Желание отделаться от тела
 
 
и оказаться только бы не здесь,
увы, несвоевременно. На годы
еще моя рассчитана «болезнь»,
покуда я достигну той свободы,
 
 
когда (смогу ль себя переменить?)
я окажусь в неведомом, где наша
жизнь не важней, чем воробьиный «фьюить»,
и не довлеют ни вода, ни чаша.
 

«Тигрица с крыльями, любительница сладкой…»

 
Тигрица с крыльями, любительница сладкой
богемной жизни, мы с тобой опять
вдвоем. На кухне ночь. Украдкой
мы встретились. Не спать
 
 
приятно, а вознагражденье
не обойдет лунатиков, и вот:
мне общество – тебе варенье
досталось. «Пчеловод»
 
 
давно б нас придавил. Но соглядатай
тебя не замечает. Стало быть,
еще не обобщил. Внучатый
племянник Феликса, умерив прыть,
 
 
уходит восвояси. Видишь,
хотя они следят за мной, пока
для них общенье наше, как на идиш
спектакль. Чека
 
 
не признает богинь. Крылатых
волнует преимущественно, как
бы не утонуть в амброзии. Была ты
уже однажды в банке. Шаг
 
 
трудно предсказуемый. Не вынув
тебя оттуда, я до сей поры
бумажные мячи в корзину
швырял бы в одиночестве. Пиры
 
 
ночные не закатывал. Над слогом
не засыпал, не охмурял твой слух
признаньями в любви и смогом
немыслимого мата. В двух
 
 
ведомствах, как кандидат на нары,
не числился, не привыкал пасти
на склонах облаков отары
обратных словарей. Прости,
 
 
что я тебя привадил. Грустно,
когда судьба приобретает вкус
болезненного ожиданья хруста
и прибавленья экспоната в кунст —
 
 
камере забвенья.

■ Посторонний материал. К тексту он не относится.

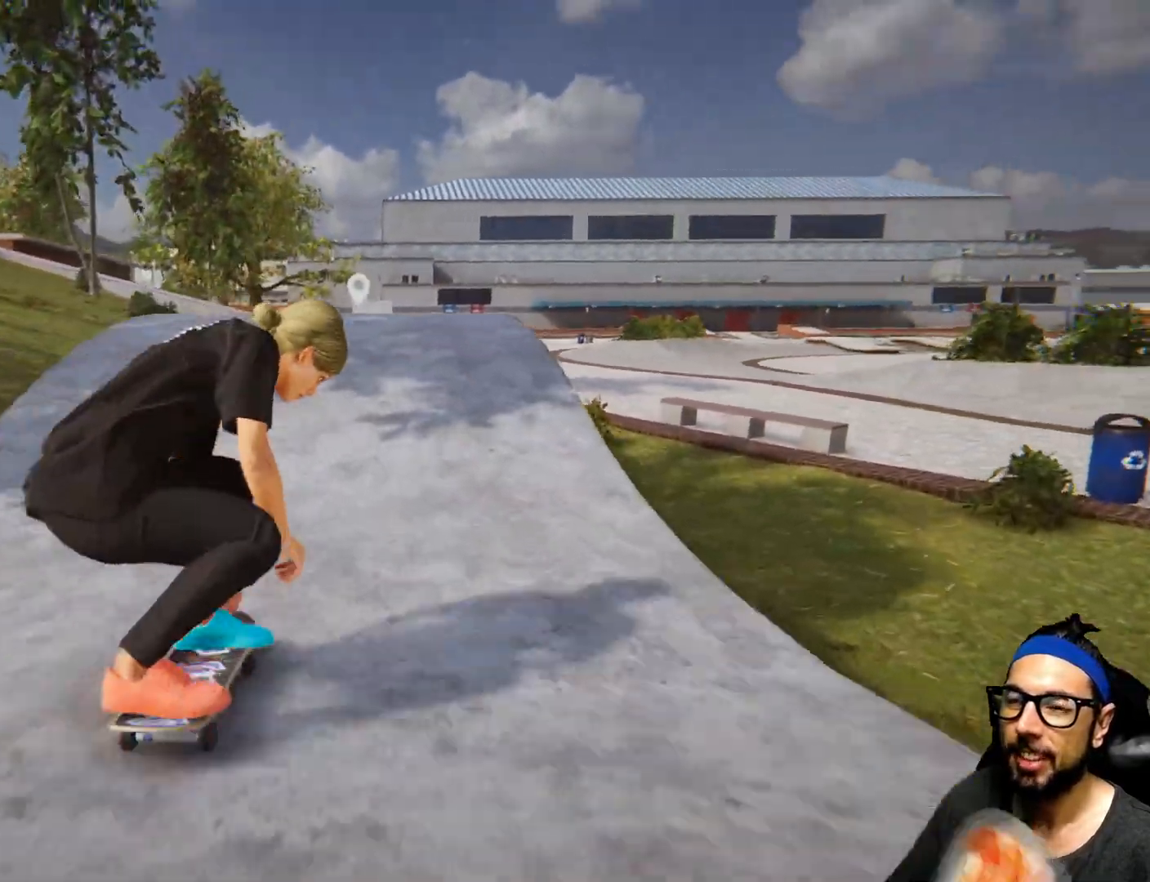
Gameplay with a controller (PlayStation layout); each line is a JSON object with the inputs held at the frame after it. "events" lists button and stick changes between this image and that frame as [ms after this image, input, new state], when the widget could be followed in between. Not read: HOME L3 R3.
{"buttons": [], "left_stick": "center", "right_stick": "center", "events": [[433, "CROSS", "up"]]}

Признан,
как очевидно, небесами наш
не значащийся в мире Принстон
межвидовых художеств. Я ж
 
 
вынужден терпеть упрямо
химер полуголодных – бред
следствий своего же само —
убийства строчкой; в пред —
 
 
дверии метаморфозы, Слово
упрашивать который раз
позволить мне с тобою снова
увидеться тайком от глаз
 
 
его же; целовать ступени,
за коими мерцает стиль
заумного письма на фене
магистров языка. Как Тиль,
 
 
прикармливать ищеек, чтобы
до времени не положить предел
аналогу единства злобы
и нежности. Таков удел
 
 
поэта в позитивном мире,
который раздражает тон
юродивой игры на лире
как чуждом инструменте – он,
 
 
впрочем, как соблазн для Граций,
присутствие которых там,
где в сумерках от интонаций
свихнуться не проблема – шарм
 
 
высшего порядка. Вот и
ты также залетела вдруг
от осени и скуки, в соты
закрученного дома, в круг
 
 
творчества и боли, маний,
где плоти отмиранье – стих
является из оправданий
прекраснейшим. И для двоих.
 

«Синица в коричневом платье и фартук…»

 
Синица в коричневом платье и фартук
налипший,
и голос училки, читающей про государство Урарту,
Аргишти —
 
 
Все это так скучно – какие-то бзики…
И неинтереснее вьюги
деревья, поднявшие ветки, как в зиг хайль,
на юге.
 
 
Ты бредишь, глазами усевшись
в развалинах сада,
махровой сиренью снежинок в руке, покрасневшей,
как гроздь винограда.
 
 
А голос гудит, точно муха на белом плафоне
(еще бы),
скрипя, как пружина в тупом патефоне
учебы.
 
 
А рядом рябины скрывают приманку,
белея,
как будто их вывернули наизнанку,
украсив аллею,
 
 
где я, как урок, не включенный в программу,
скучаю,
тебе объясняю
и сам за тебя отвечаю…
 

«По бесконечному коридору…»

 
По бесконечному коридору
ночей и дней
я, как истоптанный снег, который
всех клятв верней,
 
 
должен сносить за шаги любимой
шаги скотов
черной душой, неисповедимой
с седьмых потов.
 
 
И, возвращаясь, просить у Бога,
что дал им жить,
самоубийства всего живого
не довершить,
 
 
должен будить в его сердце милость
нетопырям,
чтобы под утро обратно выпасть
к ее дверям.
 

«Опять природа замирает…»

 
Опять природа замирает,
как в сердце, где который год
кровь польская перебивает,
как желтая листва и рот,
что лишь вчера был волен
Вас целовать, забит
стихом, что безнадежно болен.
 
 
А дождик моросит.
И я брожу, боясь поставить точку
в стихотворении, которое о Вас…
до простоты вываживая строчку,
спускаясь, словно сумерки в «танцкласс»,
где, кто танцор, а кто тапер – не видно,
где кронам лип так свойственен интим,
а изморось – как анальгин от быдла.
 
 
Лишь изредка какой-нибудь кретин
проедет мимо, потревожив змейку
и высветив зрачками «жигулей»
забор, деревья, мокрую скамейку
и некое подобье Пропилей,
где я гуляю с Музою и нимфой,
не замечая колченогий взгляд,
накоротке захлебываясь рифмой,
как поцелуем Вашим невпопад.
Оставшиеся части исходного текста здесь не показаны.